イラク戦争の際に登場した「民間軍事会社」は、究極の国家行為である戦争のイメージを大きく変えた。彼らの事業は、要人警護はもちろんのこと、戦闘地域でのロジスティクスから捕虜の尋問、メディア対策、さらには正規軍のカバーに至るまで多岐にわたる。その実態はどうなっているのだろうか。今なお拡大しつづける新ビジネスの全貌を、各企業や米軍関係者への取材をもとに描く。(「BOOK」データベースより引用)

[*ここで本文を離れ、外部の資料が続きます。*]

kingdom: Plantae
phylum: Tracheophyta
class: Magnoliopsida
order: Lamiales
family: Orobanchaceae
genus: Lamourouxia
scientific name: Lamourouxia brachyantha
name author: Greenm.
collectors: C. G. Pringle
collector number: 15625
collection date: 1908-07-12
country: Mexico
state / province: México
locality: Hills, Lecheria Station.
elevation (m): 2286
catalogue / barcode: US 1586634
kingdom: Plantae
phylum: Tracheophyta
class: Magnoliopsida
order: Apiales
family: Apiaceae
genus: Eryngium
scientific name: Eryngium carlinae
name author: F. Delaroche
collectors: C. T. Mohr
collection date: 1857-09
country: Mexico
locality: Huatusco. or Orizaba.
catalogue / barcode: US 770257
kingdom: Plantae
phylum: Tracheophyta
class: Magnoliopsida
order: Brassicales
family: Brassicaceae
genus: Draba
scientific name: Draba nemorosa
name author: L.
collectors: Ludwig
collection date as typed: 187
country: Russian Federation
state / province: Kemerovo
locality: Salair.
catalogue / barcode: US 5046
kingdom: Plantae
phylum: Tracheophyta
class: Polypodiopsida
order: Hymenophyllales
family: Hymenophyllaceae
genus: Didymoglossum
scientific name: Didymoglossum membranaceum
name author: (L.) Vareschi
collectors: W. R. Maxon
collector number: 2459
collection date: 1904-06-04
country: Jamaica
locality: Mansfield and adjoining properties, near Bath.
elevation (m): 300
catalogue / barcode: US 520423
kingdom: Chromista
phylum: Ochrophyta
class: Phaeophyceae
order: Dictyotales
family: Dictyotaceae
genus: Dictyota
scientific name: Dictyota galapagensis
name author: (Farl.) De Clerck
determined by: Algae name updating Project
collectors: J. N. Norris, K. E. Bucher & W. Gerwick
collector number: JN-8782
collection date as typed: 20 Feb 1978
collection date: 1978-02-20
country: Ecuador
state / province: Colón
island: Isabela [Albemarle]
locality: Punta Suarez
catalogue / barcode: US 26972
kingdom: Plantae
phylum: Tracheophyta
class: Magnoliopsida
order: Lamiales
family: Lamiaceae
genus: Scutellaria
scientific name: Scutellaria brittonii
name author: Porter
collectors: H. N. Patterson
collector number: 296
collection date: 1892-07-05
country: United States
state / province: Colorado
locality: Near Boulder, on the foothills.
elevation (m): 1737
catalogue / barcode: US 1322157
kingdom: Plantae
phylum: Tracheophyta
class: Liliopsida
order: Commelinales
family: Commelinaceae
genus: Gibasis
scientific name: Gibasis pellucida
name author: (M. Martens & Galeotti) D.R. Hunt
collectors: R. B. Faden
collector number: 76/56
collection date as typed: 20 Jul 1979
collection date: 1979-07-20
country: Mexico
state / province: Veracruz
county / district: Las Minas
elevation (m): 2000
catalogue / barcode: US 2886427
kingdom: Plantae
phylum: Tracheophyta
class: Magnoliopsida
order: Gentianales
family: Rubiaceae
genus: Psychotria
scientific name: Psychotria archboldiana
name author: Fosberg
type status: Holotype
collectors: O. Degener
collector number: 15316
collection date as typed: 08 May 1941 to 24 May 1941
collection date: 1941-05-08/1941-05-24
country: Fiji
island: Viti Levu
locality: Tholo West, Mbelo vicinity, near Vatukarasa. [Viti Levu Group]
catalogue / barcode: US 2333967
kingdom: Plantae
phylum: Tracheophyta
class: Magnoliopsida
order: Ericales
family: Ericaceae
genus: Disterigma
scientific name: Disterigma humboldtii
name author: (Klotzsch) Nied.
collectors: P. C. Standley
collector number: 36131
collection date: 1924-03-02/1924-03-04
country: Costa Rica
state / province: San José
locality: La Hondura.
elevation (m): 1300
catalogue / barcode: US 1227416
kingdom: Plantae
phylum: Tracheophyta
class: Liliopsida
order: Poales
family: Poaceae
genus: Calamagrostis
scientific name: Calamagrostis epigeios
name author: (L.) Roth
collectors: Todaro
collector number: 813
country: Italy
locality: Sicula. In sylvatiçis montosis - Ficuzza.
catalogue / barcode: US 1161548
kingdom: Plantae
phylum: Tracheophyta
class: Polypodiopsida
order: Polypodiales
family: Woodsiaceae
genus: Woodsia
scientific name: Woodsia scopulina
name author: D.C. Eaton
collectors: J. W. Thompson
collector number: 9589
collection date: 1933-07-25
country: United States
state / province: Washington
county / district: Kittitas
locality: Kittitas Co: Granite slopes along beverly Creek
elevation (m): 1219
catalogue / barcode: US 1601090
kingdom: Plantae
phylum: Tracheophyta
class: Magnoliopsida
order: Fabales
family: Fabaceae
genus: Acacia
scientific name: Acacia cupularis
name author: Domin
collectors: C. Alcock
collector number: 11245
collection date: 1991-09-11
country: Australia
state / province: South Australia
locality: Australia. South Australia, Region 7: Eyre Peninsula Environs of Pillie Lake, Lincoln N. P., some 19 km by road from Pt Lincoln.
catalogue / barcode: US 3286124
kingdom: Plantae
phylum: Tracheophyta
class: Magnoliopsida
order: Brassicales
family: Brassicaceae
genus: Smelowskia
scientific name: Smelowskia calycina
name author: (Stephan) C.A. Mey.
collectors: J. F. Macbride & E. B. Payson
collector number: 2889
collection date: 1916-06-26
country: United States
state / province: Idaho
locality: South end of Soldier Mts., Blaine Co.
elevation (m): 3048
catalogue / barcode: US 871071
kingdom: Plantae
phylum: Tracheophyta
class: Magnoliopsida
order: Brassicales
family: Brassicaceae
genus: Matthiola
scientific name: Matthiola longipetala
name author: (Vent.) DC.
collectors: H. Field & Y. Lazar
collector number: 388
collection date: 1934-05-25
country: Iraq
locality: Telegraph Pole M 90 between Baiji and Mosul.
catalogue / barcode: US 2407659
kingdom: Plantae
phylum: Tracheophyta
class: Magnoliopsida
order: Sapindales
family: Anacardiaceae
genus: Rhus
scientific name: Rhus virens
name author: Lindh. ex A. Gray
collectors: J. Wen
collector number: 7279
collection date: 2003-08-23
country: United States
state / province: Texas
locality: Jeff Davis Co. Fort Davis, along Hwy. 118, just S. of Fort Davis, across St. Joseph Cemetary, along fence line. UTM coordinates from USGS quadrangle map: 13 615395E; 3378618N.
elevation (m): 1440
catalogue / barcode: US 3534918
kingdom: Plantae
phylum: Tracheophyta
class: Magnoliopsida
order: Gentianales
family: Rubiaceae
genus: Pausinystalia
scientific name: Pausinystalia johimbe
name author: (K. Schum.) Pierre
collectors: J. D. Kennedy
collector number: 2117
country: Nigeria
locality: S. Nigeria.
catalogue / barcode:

一連の伊藤計劃作品(「虐殺器官」「メタルギア ソリッド ガンズ オブ ザ パトリオット」)を読んだり映画「第9地区」を観たりしたとき、とても気になっていた「軍事の外注」の件だが、丁度その頃にまさしく題名からしてストライクな本が目に入ったので、伊藤作品制覇後に読もうと積んでいました。

 

軍事の外注化に関しては少しは知っていましたが、正直こんな状況になっていたのか!と驚いた。
イギリスやアメリカの特殊部隊などの除隊者たちが中心に会社が設立され、その知識を基にアメリ国防省や紛争が起きている国家からの依頼により兵站の確保、要人の警護、輸送物資や輸送手段の提供など様々な仕事が外注されている。

 

これらのビジネスはイラク戦争で急激に拡大したが、1931年に設立された会社があるので歴史は案外あるらしい。イラクでなぜ拡大したか。いくつか理由はあるが、特に印象的な理由としては、
・紛争の拡大と分散による問題増加にもかかわらず、軍事費縮小による人員等の削減が進んだこと。
アメリカ政府といえども紛争内容の複雑化(民族対立など)により現場の軍人の判断や軍上層部の判断に 時間がかかるため、グレーゾ-ンで問題に対処するには民間委託のほうが都合がいいこと。
 (映画第9地区でエイリアンと交渉していた民間会社が武装し、戦闘をも辞さないシーンを観た人なら理解しやすいと思います。対象はエイリアンだったけどね)
・民間会社のほうが高給なため、優秀な軍人が次々と退役し、民間に流出している。
などなどである。

 

イラクではアメリカ軍の手が回らないため、アメリカの要人ですら警護を民間会社に任せたりしている。
最も驚いたのは急速に広がる対テロ戦闘に不慣れな軍人たちに戦闘方法などを教習している民間会社があること。優秀な人材が流出し、流出した人たちがアメリカ軍を指導するという状況になっているのだ。
その費用が1企業にたいして数千億単位で動いている事を考えても市場の大きさが想像できるだろう。

 

民間会社では人材確保のために色々な国の混合部隊である事が多く、最高機密の流出、
人材のモラルのレベル低下も現実に起きている。
経済力が弱い国からの出稼ぎ軍人をその場その場でかき集めている状態で治安が守られるとは思えない。
かつての米ソ冷戦のような単純な図式が消え去った今、グレーゾンでの対応を迫られる事は増える一方だ。
それらをカバーするためのいたちごっこは延々と続きそうです。



伊藤計劃の作品では、日本が軍事民間会社に依頼してテロと戦う事態が生じたと書かれていたと思うが決して遠い未来の話ではないことがわかる。
今や新たなる冷戦が始まろうとしている気配を感じる。
存在が曖昧で、安全な場所でしか活動できない自衛隊を持つ日本がアメリカ経由で民間軍事会社と契約することは充分あり得ると思う。事実、イラク復興支援金もこれらの会社に流れているらしい。
安全が保証されない場所にはどのような事業であれ警護が必要なので仕方が無いのかもしれないが、事実は知っておきたい。

 

これから国家レベルで軍縮が進む一方、ますます民間軍事会社の需要が高まる事は否定できないでしょう。
必要な時に必要な人員を。。。派遣業はどの分野でも裾野を広げているのですね。
この後の世界が伊藤計劃の描く世界のようにならないと良いのですが、残念ながら、
確実にその世界に近づいているような気がしてなりません。